O final feliz da aventura de Sinval pelo Rio só foi possível graças a um trabalho pioneiro realizado pelas psiquiatras Maria Teodora Rufino, da Secretaria Estadual de Saúde, e Maria Tavares Cavalcanti, do Instituto de Psiquiatria da Universidade Federal do Rio de Janeiro (UFRJ). Trata-se do Programa de Atenção Psicossocial à População de Rua com Transtornos Mentais Maiores, destinado a enviar de volta para casa doentes que perambulam pelas ruas e necessitam de assistência. De julho de 2000 a outubro de 2001, o programa devolveu às famílias um terço de seus 64 pacientes. O sucesso do programa rendeu às especialistas o prêmio David Capistrano, concedido pelo Ministério da Saúde. “O critério da premiação foi o ineditismo e a inclusão social desenvolvida pelo programa”, esclareceu Sônia Barros, assessora do Ministério.

O programa foi criado em 1998 por Pedro Gabriel Delgado, então coordenador estadual de Saúde Mental. A teoria passou à prática com três parcerias. A Secretaria Estadual de Saúde paga bolsas a residentes de psiquiatria da UFRJ para acompanhar os pacientes durante o dia. A Fundação Leão XIII – entidade carioca que trabalha com assistência a moradores de rua – oferece 20 vagas em seu centro de triagem, em Bonsucesso, e a Secretaria de Ação Social transporta os pacientes entre Bonsucesso e o Centro Psiquiátrico. Lá, os doentes são acompanhados pelos residentes e frequentam oficinas de música, pintura e culinária, entre outras. Os casos que necessitam de internação mais longa vão para o Instituto de Psiquiatria da UFRJ, acompanhados pelo mesmo residente que iniciou o tratamento. Mas o esforço é mandar os pacientes de volta a seus lares. “Nosso objetivo é devolvê-los aos familiares ou entes queridos, desde que tenhamos certeza de seu recolhimento e da manutenção do tratamento pela rede pública”, explica Maria Teodora.

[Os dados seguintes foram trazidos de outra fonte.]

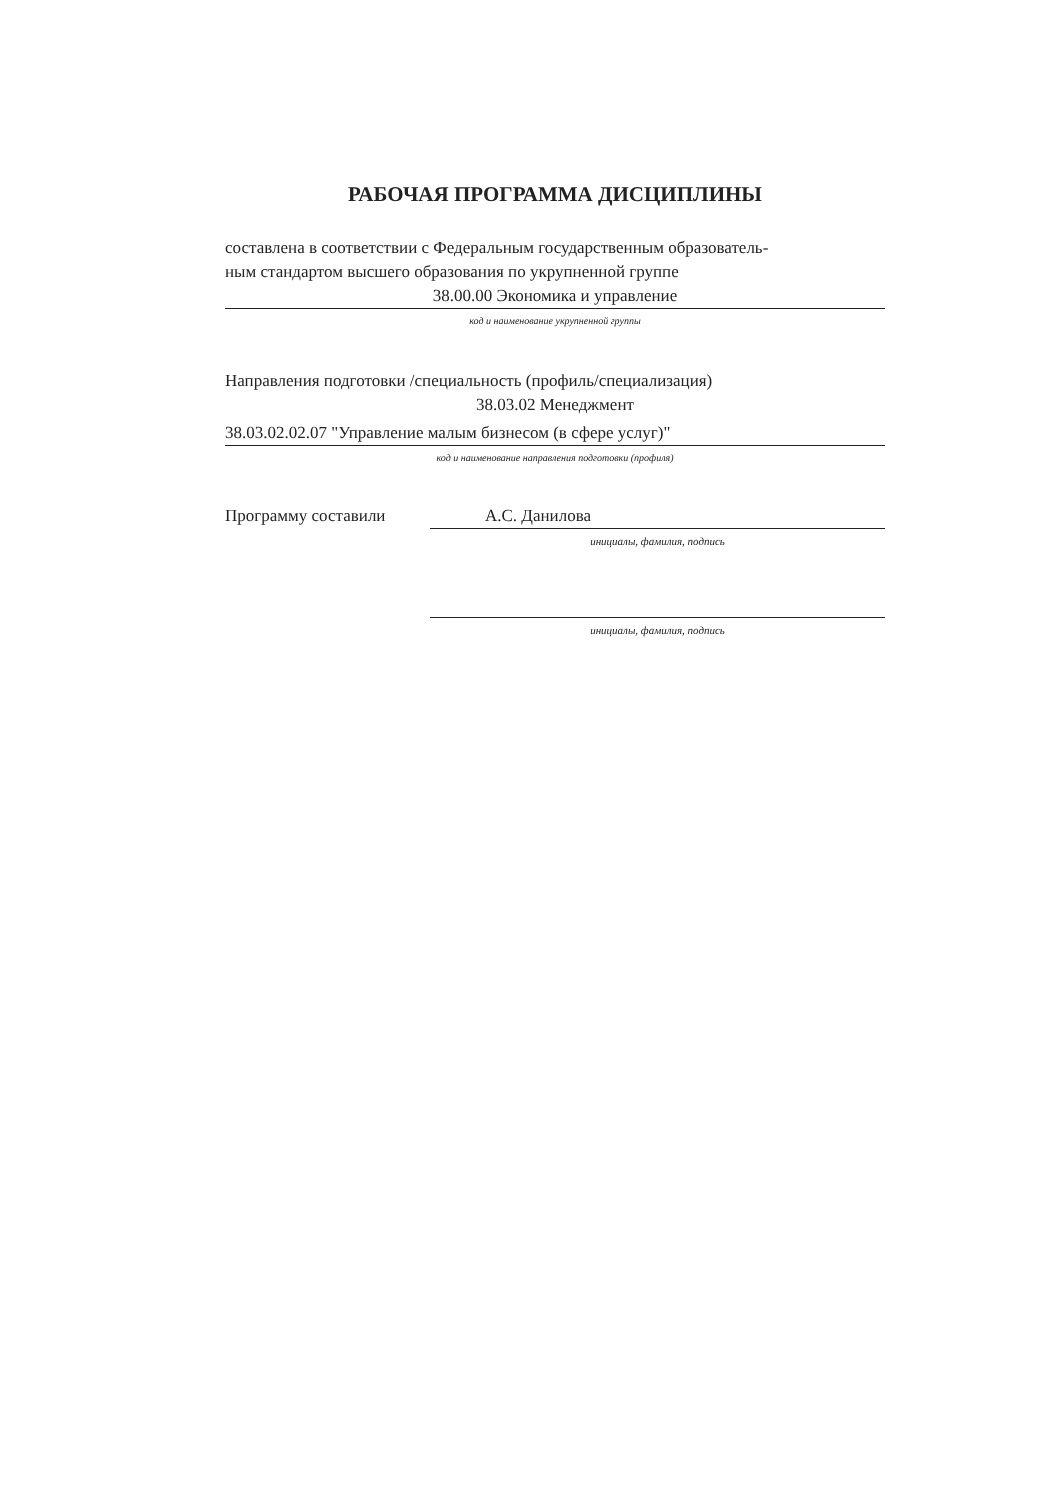РАБОЧАЯ ПРОГРАММА ДИСЦИПЛИНЫ
составлена в соответствии с Федеральным государственным образователь-
ным стандартом высшего образования по укрупненной группе
38.00.00 Экономика и управление
код и наименование укрупненной группы
Направления подготовки /специальность (профиль/специализация)
38.03.02 Менеджмент
38.03.02.02.07 "Управление малым бизнесом (в сфере услуг)"
код и наименование направления подготовки (профиля)
Программу составили А.С. Данилова
инициалы, фамилия, подпись
инициалы, фамилия, подпись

A iniciativa está longe de atender à demanda de doentes mentais que habitam as ruas da cidade. Mostra, no entanto, que um atendimento personalizado alcança resultados efetivos para problemas que o simples isolamento dos doentes nos manicômios não resolve. Com o programa, não só os doentes têm atendimento como podem reencontrar a estrutura e o carinho da família, embora há casos em que os parentes não se sentem preparados para abrigar o doente. Apesar desses benefícios, muitas vezes os integrantes do projeto se vêem às voltas com dificuldades básicas. Sinval, por exemplo, só retornou à Bahia porque uma estagiária tirou dinheiro do próprio bolso para pagar a passagem de ônibus. “É uma das falhas do projeto, que deveria ter verba para assegurar o retorno dos pacientes”, lamenta Maria Teodora. Na verdade, a liberação do dinheiro deveria ter sido feita pela Secretaria Estadual de Apoio Social.

Felizmente, apesar dos obstáculos, a equipe coleciona vitórias emocionantes. Um dos casos mais impressionantes é o de Maria, que tinha saído de casa, em Bom Jesus de Itabapoana, no Rio, havia 23 anos. Foi fazer compras e desapareceu só com a roupa do corpo. Passou os últimos anos no centro do Rio, atirando pedras em carros, até chegar ao programa. Foram meses para encontrar o fio da meada. Maria não se recordava de nenhuma pista que pudesse resgatar seu passado. Depois de muita alternância entre períodos de loucura e lucidez, concordou em receber tratamento e teve condições de fornecer pistas de sua história. Em junho de 2001, os médicos acharam sua irmã em Bom Jesus. “Foi uma de nossas experiências mais gratificantes”, emociona-se Maria Teodora.